Идеал. История Эрика, писателя - страница 13



«Войдя в эти ворота, я словно бы вошёл к себе домой, – писал автор. – Никто не удивился моему приходу, мне был оказан тёплый прием, и я, накормленный и отдохнувший в старом семейном отеле, ощутил спокойствие и умиротворение, решив задержаться здесь на некоторое время».

Эрик поражённо вкинул голову. Как это… похоже на его собственную историю!

Далее господин Пу описывал, что пробыл тут несколько месяцев, и по прошествии этого времени, крайне быстро обретя друзей и работу, поселился в одном из домов с садиком вдалеке от центра городка и стал считать себя коренным жителем.

«Если бы меня через некоторое время спросили, где я жил раньше, я бы ответил, что нигде, – мне казалось, что вся моя жизнь была, есть и будет в Луунвиле».

Парень отодвинул журнал и откинулся на стуле.

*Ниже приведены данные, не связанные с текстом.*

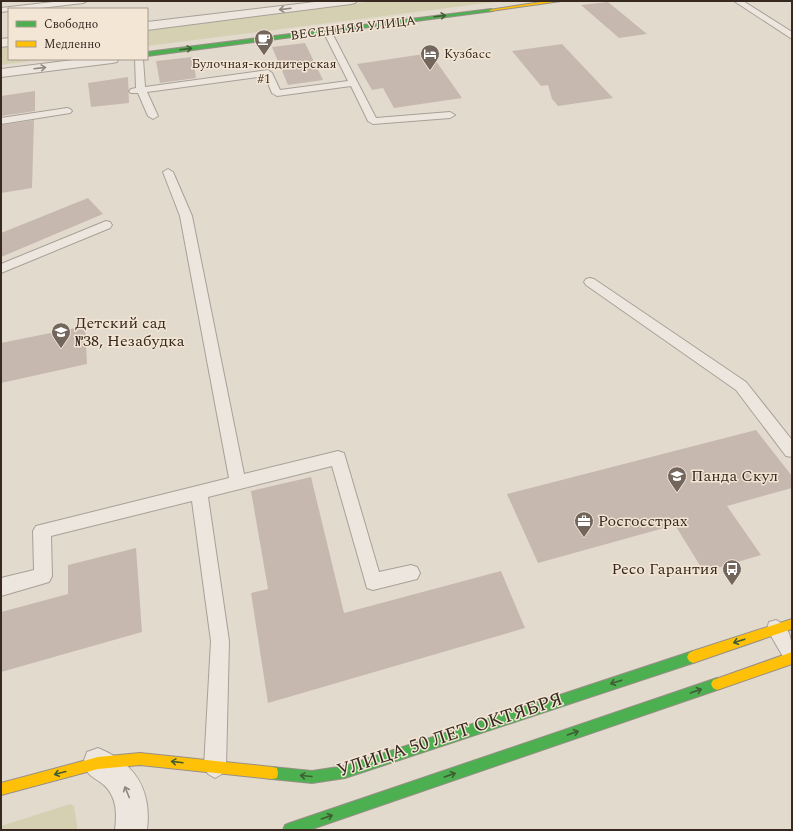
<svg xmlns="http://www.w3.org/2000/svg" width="793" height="831" font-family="Spectral,serif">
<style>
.green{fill:#d5d0b2}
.building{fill:#c7b8af}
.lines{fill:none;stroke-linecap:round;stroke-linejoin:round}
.lane-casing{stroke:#a8a097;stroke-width:2}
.street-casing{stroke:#a8a097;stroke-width:2}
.fast-casing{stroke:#988f87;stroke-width:2}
.slow-casing{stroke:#988f87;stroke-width:2}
.lane{fill:#ece6df;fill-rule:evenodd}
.street{fill:#ece6df;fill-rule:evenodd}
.fast{fill:#4caf50;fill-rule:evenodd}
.slow{fill:#ffc107;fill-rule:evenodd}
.oneway{stroke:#928780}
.oneway2{stroke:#3f5e33}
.labels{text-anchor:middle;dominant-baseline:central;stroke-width:3;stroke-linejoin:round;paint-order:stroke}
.far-street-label{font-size:13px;fill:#372820;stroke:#f3e6d5}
.far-poi-label{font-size:13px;fill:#372820;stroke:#f3e6d5;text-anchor:start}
.poi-label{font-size:16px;fill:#372820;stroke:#f3e6d5;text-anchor:start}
.near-street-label{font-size:19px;fill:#372820;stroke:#f3e6d5}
</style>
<rect width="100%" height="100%" fill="#e3dace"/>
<!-- green -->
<path class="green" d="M375,1H503L147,46V29Z
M9,46V59H45L1,65V47Z
M70,804L74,806L77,825V830H1V826Z"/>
<!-- building -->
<path class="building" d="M608,2L647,34L619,38L581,5Z
M305,43L323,80L288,85L272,47Z
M562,44L613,98L558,106L552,99L548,85L541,86L512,51Z
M424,54L429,62L436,61L462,98L394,108L383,88L372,90L357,64Z
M193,57L196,78L160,83L156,61Z
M128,77L129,103L91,107L88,83Z
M35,91V111L1,116V96Z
M34,120L32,188L1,193V125Z
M88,198L103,214L1,257V233Z
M85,326L87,364L1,383V343Z
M756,430L792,476V488L727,506L761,555L704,572L675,525L538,563L507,494Z
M311,477L344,613L501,571L525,628L268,703L251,593L268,589L251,491Z
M136,548L142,632L1,672V612L68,594V565Z"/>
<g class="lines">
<!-- lane casing -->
<g class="lane-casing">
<path id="lane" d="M62,1H87L83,3L32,9H9V11L1,12V8Z
M734,1H743L792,32V39Z
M324,29H330L331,31L376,118L450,112L455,115L450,118L373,124L368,121L351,86L277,96L272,93L265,76L147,92L158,116L153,119L148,116L138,93H131L129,91L131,89L136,88L135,59H143L145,87L268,70L272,73L280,90L348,81L323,31Z
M67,108L70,109L72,111L70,113L1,124V118Z
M168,169L173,172L192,216L244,474L338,451L344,453L379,572L411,565L417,567L420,573L417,579L373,590L367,588L332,466L208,497L229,641L226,767L222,774L215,778L208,774L204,767L211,641L192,501L51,536L52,576L49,582L1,596V578L34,570L33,531L36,526L229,478L180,216L163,172Z
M106,221L110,222L112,225L110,228L1,273V264Z
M590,278L594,279L746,382L792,440V457L786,456L736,390L586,285L584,282L586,279Z
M776,620C793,628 792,645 792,663L785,660L767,629L769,622Z"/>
</g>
<!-- street casing -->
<g class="street-casing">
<path id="street" d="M323,1H357L355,3L351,4L147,30V22Z
M9,38V46L1,47V39Z
M81,59H118L117,62L112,63L1,77V69Z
M98,748C135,763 152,789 147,830H115C117,814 117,797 104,785C93,776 89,778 83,763L87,752Z"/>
</g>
<!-- fast casing -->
<g class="fast-casing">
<path id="fast" d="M491,9L493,10V11L147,56V52Z
M693,651L697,653L699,657L697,661L693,663L345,778L312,783L272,779L267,778L266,773L267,768L272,767L312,771L345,766Z
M717,678L721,680L723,684L721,688L717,690L309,830H283L285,825L290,823Z"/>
</g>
<!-- slow casing -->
<g class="slow-casing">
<path id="slow" d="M548,1H561L491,11L489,10Z
M792,619V629L693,663L689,661L687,657L689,653L693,651Z
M792,652V664L717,690L713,688L711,684L713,680Z
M140,753L272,767L277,768L278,773L277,778L272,779L140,765L98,769L1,795V783L98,757Z"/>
</g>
<!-- lane -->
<use href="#lane" class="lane"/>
<!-- street -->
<use href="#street" class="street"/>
<!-- fast -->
<use href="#fast" class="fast"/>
<!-- slow -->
<use href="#slow" class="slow"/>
</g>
<!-- one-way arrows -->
<defs><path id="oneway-shaft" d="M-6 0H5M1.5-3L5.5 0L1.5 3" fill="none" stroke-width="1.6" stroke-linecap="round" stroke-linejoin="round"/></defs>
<g class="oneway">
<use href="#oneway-shaft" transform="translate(285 9) rotate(173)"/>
<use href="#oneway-shaft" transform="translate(40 68) rotate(-7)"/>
<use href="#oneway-shaft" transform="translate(127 792) rotate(-112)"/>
</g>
<g class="oneway2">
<use href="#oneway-shaft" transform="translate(440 16) rotate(-7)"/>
<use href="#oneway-shaft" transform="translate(186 49) rotate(-7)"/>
<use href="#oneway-shaft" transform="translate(739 641) rotate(162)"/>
<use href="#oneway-shaft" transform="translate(616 682) rotate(162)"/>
<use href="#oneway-shaft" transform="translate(696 691) rotate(-19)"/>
<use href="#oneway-shaft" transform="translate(573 733) rotate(-19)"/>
<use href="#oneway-shaft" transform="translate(177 762) rotate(-173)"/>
<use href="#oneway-shaft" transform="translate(60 773) rotate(165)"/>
<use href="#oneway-shaft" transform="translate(450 775) rotate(-19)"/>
<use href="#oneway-shaft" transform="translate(306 776) rotate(-175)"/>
<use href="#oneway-shaft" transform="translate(327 817) rotate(-19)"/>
</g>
<!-- icons -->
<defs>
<g id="cafe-pin" transform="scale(1)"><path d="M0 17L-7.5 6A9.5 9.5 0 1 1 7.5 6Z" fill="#73665d" stroke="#f3e6d5"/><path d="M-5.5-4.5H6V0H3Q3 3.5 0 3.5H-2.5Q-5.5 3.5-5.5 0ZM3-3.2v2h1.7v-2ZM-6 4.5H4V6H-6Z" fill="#fff"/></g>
<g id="hotel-pin" transform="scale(1)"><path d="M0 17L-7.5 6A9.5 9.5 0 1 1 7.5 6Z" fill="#73665d" stroke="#f3e6d5"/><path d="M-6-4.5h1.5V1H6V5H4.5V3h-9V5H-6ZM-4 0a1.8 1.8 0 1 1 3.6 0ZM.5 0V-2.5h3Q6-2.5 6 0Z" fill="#fff"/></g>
<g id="school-pin" transform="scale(1)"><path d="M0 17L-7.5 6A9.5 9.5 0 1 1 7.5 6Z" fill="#73665d" stroke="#f3e6d5"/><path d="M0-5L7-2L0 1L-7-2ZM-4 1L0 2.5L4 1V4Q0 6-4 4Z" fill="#fff"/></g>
<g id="office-pin" transform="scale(1)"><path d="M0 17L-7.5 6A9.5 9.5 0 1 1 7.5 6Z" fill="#73665d" stroke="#f3e6d5"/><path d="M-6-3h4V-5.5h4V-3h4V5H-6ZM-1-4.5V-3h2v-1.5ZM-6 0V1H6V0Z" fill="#fff"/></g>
<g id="bus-pin" transform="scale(1)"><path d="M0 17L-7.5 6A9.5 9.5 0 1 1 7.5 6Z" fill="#73665d" stroke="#f3e6d5"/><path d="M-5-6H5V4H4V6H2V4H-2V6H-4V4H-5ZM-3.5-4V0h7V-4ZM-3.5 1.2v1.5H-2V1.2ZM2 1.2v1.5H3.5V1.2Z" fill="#fff"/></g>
</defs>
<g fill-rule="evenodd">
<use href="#cafe-pin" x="264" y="39"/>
<use href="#hotel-pin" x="430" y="54"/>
<use href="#school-pin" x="61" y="332"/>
<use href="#school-pin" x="677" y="476"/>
<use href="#office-pin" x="584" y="521"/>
<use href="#bus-pin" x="732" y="569"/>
</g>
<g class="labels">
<!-- far-street labels -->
<g class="far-street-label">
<text transform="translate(353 28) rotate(-7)">ВЕСЕННЯЯ УЛИЦА</text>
</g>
<!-- far-poi labels -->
<g class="far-poi-label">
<text x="444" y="54">Кузбасс</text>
<text x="264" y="64" text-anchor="middle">Булочная-кондитерская<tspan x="264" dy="15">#1</tspan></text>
</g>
<!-- poi labels -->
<g class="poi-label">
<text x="75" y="323">Детский сад<tspan x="75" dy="18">№38, Незабудка</tspan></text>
<text x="691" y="476">Панда Скул</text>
<text x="598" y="521">Росгосстрах</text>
<text x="718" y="569" text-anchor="end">Ресо Гарантия</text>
</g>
<!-- near-street labels -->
<g class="near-street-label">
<text transform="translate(450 735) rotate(-18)">УЛИЦА 50 ЛЕТ ОКТЯБРЯ</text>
</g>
</g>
<!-- border -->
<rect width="793" height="831" fill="none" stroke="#372820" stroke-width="4"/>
<!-- legend -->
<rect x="8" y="8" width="140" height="52" fill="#f3e6d5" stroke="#a89a8d"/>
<rect x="16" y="21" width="20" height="6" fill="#4caf50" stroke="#a89a8d"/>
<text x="44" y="28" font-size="12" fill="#372820">Свободно</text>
<rect x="16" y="41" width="20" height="6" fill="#ffc107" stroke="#a89a8d"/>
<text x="44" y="48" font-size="12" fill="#372820">Медленно</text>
</svg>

В груди зародилось зерно тревоги, сосущей тоски, и истерическая паника подступила к горлу. Это было что-то новое – впервые за долгое время он испытывал такие эмоции. Даже когда он только пришёл в себя – глядя в белый больничный потолок – он не ощущал страха. Он просто чувствовал себя переродившимся и чуть позже нашёл для себя объяснение: судьба дала ему второй шанс. Иногда – во сне – окружающие спрашивали, не любопытно ли ему узнать, что и как привело к потере памяти, но – нет, ему не было ни любопытно, ни странно, ни страшно, ни горестно, ни тоскливо. Он просто появился на свет – и всё тут.

Выцветший текст в пожелтевшем городском журнале внёс вихрем в его голову новое осознание себя.

Теперь Эрик был не просто парнем, которого приютил городок, он был настоящим Чужаком.

Но он был таким не один, не сам по себе. Когда-то в этот город попадали и другие Чужаки, и они становились местными, город их поглощал. Сколько времени это занимало? Они все теряли память?

В голове веером разлетелись сомнения.

Кто он на самом деле? Почему он оказался именно тут? Что с ним произошло? Есть ли связь его истории с историей автора, господина Пу?

Если вы не любите историю как науку, но любите её как литературу, то в вашей жизни обязательно наступит такой момент, когда вы пожалеете о своих предпочтениях и по необходимости начнёте любить историю именно как науку и ненавидеть как литературу. И так будет до тех пор, пока вы не признаете ценность обеих и не исключите одну из них из системы своего миропонимания навсегда.

Остальные журналы были посвящены событиям городской жизни – открытию фонтана на центральной площади, юбилею университета, пожару в частном отеле, воспоминаниям долгожителей и прочему. Каждая статья сопровождалась фотографиями, по всей видимости, сделанными самим автором. Они все были цветные, но на некоторых краски поменяли свой оттенок.

Эрик пролистал всю подшивку до конца, делая закладки на тех статьях, из которых можно было бы сделать кое-какие выписки для лекции, и уже хотел закрыть последний журнал, как на глаза ему попалась фотография маленькой рыжей девочки в коротком белом платьице на фоне большого красивого поля, где-то вдалеке виднелся лес. В руках девочка держала горшок с неизвестным цветком, она была очень хмурая и щурилась на яркий солнечный свет. Рядом стоял сам автор, господин Пу. Подпись гласила: «Первый день моей дочери в Луунвиле».

* * *

Чувство злости было настолько Кевину несвойственно, как это бывает несвойственно огромному домашнему псу, по которому топчутся маленькие дети, тягая здоровяка за уши и засовывая пальцы ему в нос. Но в вечном бурчании и бормотании он никогда не мог себе отказать. В своей густой бороде он спокойно скрывал изогнутые в ухмылке губы, но сдерживать себя и не высказывать всему миру своё недовольство было выше его сил.